■ Material provided
---

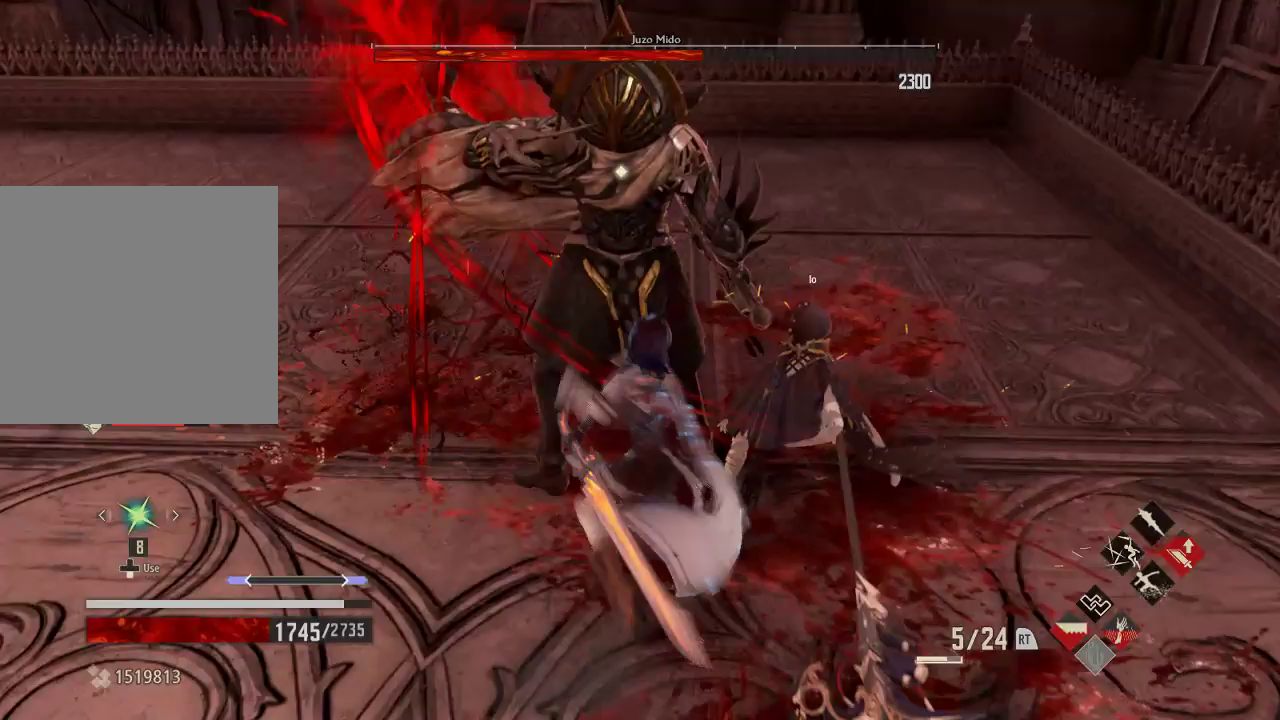
{"dt_ms": 500, "buttons": ["A"], "left_stick": "center", "right_stick": "center", "events": [[400, "A", "down"]]}
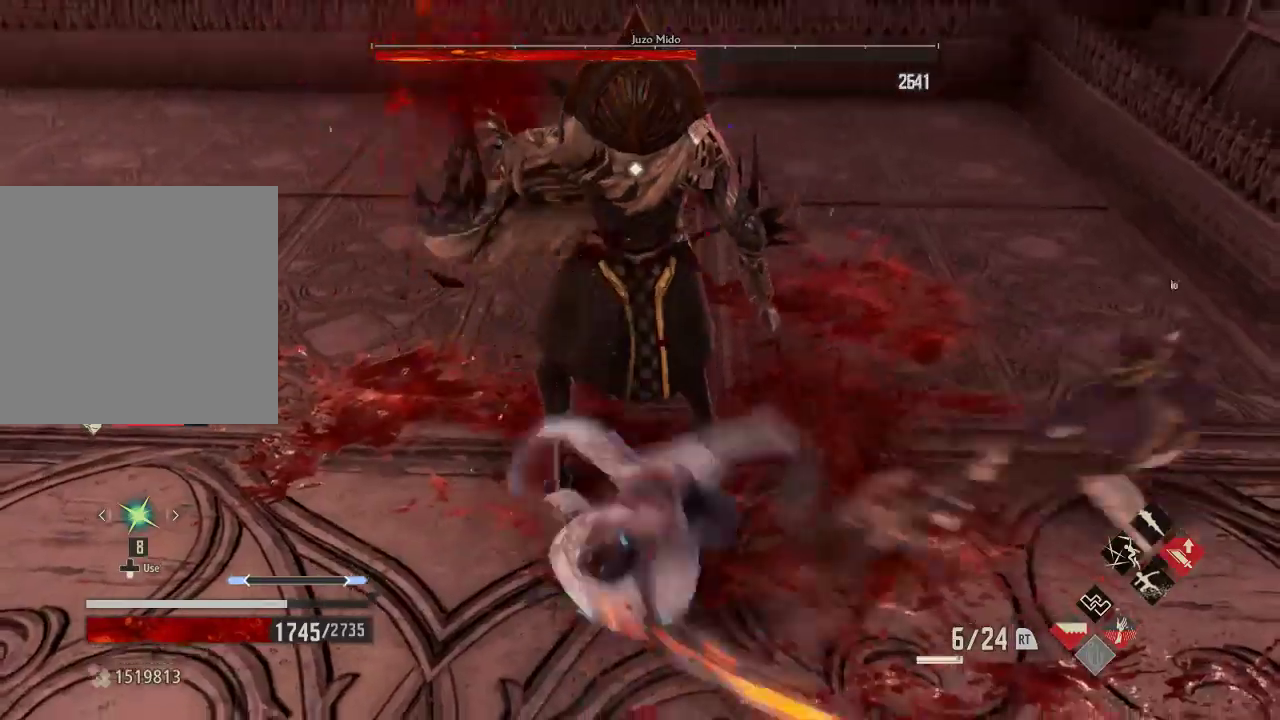
{"dt_ms": 500, "buttons": [], "left_stick": "center", "right_stick": "center", "events": [[33, "A", "up"], [433, "left_stick", "down-left"], [500, "left_stick", "center"]]}
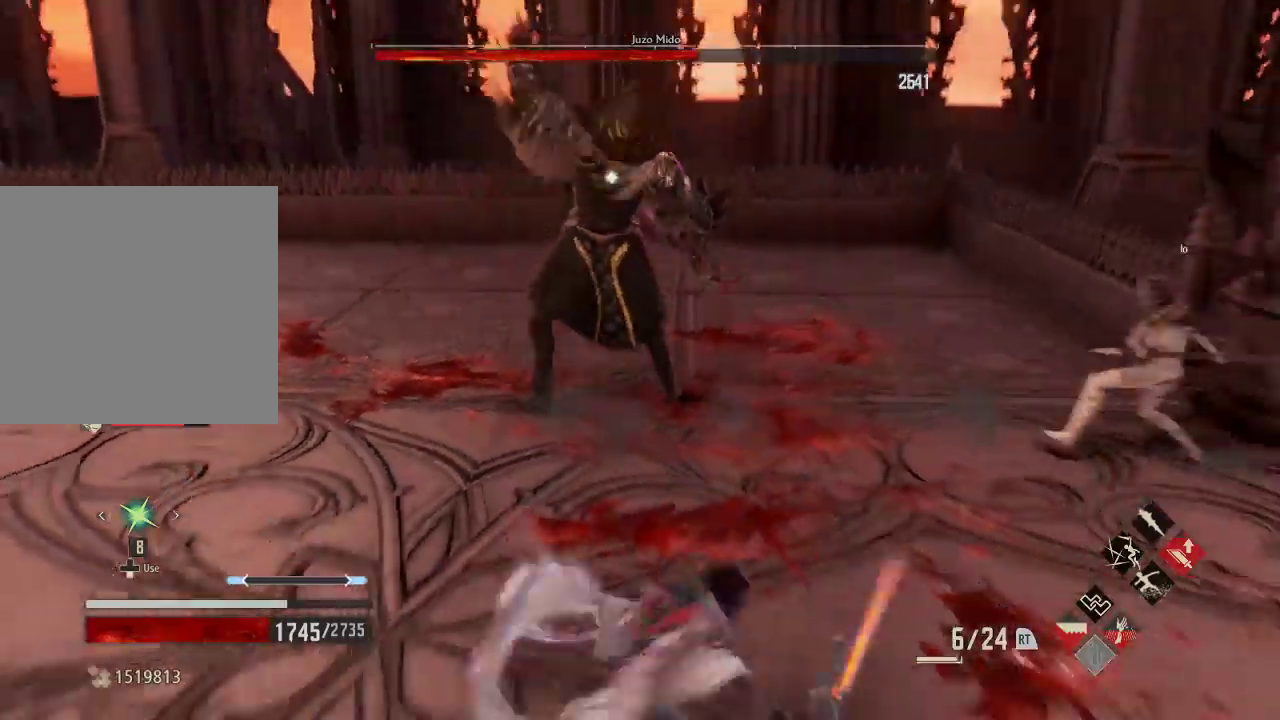
{"dt_ms": 500, "buttons": [], "left_stick": "center", "right_stick": "center"}
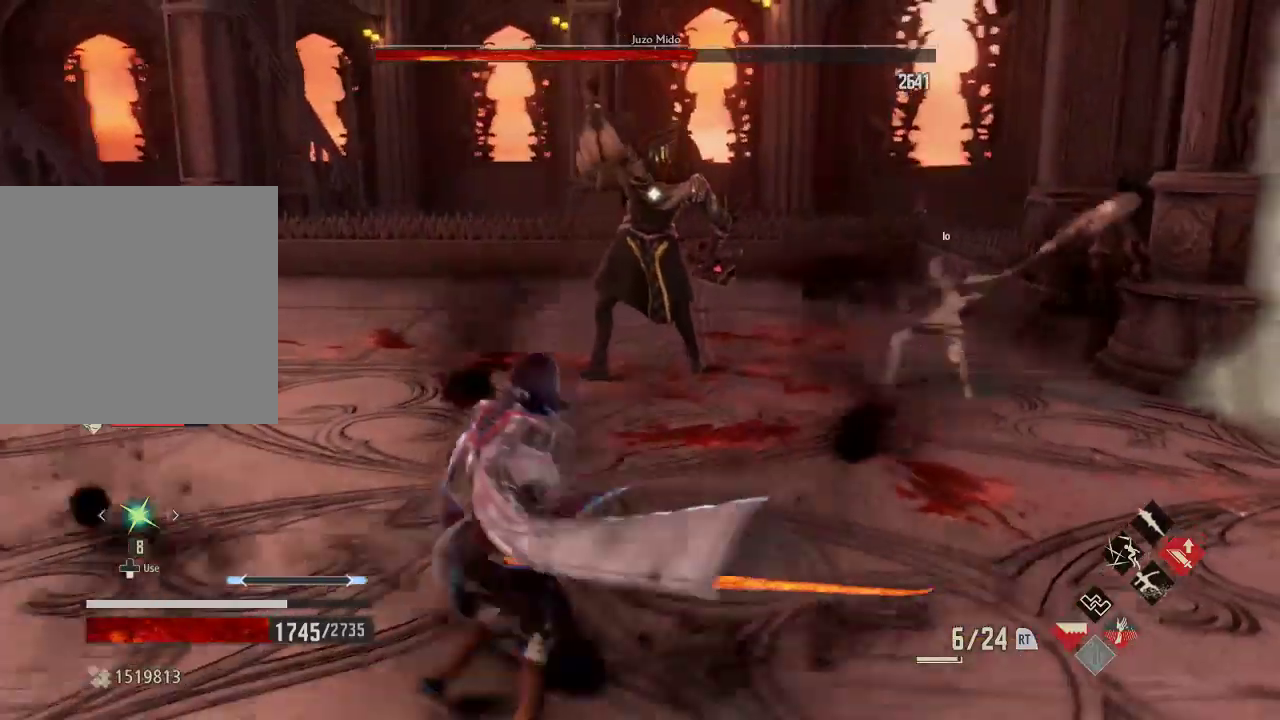
{"dt_ms": 500, "buttons": [], "left_stick": "down", "right_stick": "center", "events": [[167, "left_stick", "down"], [367, "A", "down"], [500, "A", "up"]]}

---

■ Problem
Everything in the data except the pictures must be transcribed exactly.

■ Response to this task
{"dt_ms": 500, "buttons": ["A"], "left_stick": "center", "right_stick": "center", "events": [[400, "A", "down"]]}
{"dt_ms": 500, "buttons": [], "left_stick": "center", "right_stick": "center", "events": [[33, "A", "up"], [433, "left_stick", "down-left"], [500, "left_stick", "center"]]}
{"dt_ms": 500, "buttons": [], "left_stick": "center", "right_stick": "center"}
{"dt_ms": 500, "buttons": [], "left_stick": "down", "right_stick": "center", "events": [[167, "left_stick", "down"], [367, "A", "down"], [500, "A", "up"]]}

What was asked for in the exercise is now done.